▸ TRY IT: Somewhere below, one line contains "Table 2. Symbols and notations of objects’" and a later line contains "Figure 7. Total". Output those two lines and everything between them exactly, and nothing else.

▸ THE RECORDS:
*-*-*

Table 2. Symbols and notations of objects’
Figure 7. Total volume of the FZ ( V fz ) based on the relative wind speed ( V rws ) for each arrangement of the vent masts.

*-*-*

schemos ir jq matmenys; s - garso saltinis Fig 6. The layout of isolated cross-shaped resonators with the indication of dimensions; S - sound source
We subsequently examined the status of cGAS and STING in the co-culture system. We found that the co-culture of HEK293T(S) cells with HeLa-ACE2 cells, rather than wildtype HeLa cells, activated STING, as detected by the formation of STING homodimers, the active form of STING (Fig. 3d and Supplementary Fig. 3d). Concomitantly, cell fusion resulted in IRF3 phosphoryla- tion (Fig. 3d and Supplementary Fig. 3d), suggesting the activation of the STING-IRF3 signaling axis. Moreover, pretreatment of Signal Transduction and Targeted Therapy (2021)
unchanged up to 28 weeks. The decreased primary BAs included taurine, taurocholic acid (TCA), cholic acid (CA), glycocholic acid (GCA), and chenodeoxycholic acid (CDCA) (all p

*-*-*

▸ ANSWER TO THIS TASK:
Table 2. Symbols and notations of objects’
Figure 7. Total volume of the FZ ( V fz ) based on the relative wind speed ( V rws ) for each arrangement of the vent masts.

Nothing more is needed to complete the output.